* _WHAT YOU NEED TO DO_
Set the records down again, exactly, without their images.

* _TASK MATERIAL_
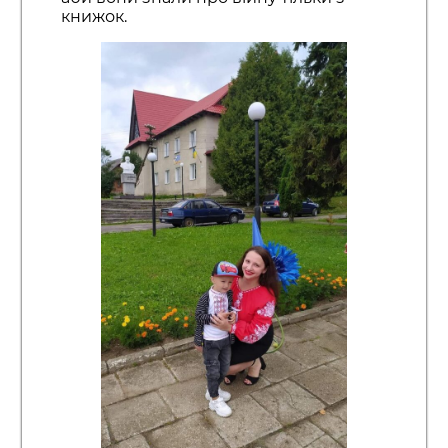
книжок.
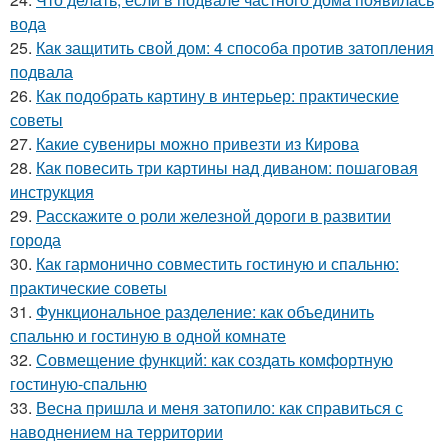
вода
25.
Как защитить свой дом: 4 способа против затопления
подвала
26.
Как подобрать картину в интерьер: практические
советы
27.
Какие сувениры можно привезти из Кирова
28.
Как повесить три картины над диваном: пошаговая
инструкция
29.
Расскажите о роли железной дороги в развитии
города
30.
Как гармонично совместить гостиную и спальню:
практические советы
31.
Функциональное разделение: как объединить
спальню и гостиную в одной комнате
32.
Совмещение функций: как создать комфортную
гостиную-спальню
33.
Весна пришла и меня затопило: как справиться с
наводнением на территории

* _EXPECTED ANSWER_
книжок.
вода
25.
Как защитить свой дом: 4 способа против затопления
подвала
26.
Как подобрать картину в интерьер: практические
советы
27.
Какие сувениры можно привезти из Кирова
28.
Как повесить три картины над диваном: пошаговая
инструкция
29.
Расскажите о роли железной дороги в развитии
города
30.
Как гармонично совместить гостиную и спальню:
практические советы
31.
Функциональное разделение: как объединить
спальню и гостиную в одной комнате
32.
Совмещение функций: как создать комфортную
гостиную-спальню
33.
Весна пришла и меня затопило: как справиться с
наводнением на территории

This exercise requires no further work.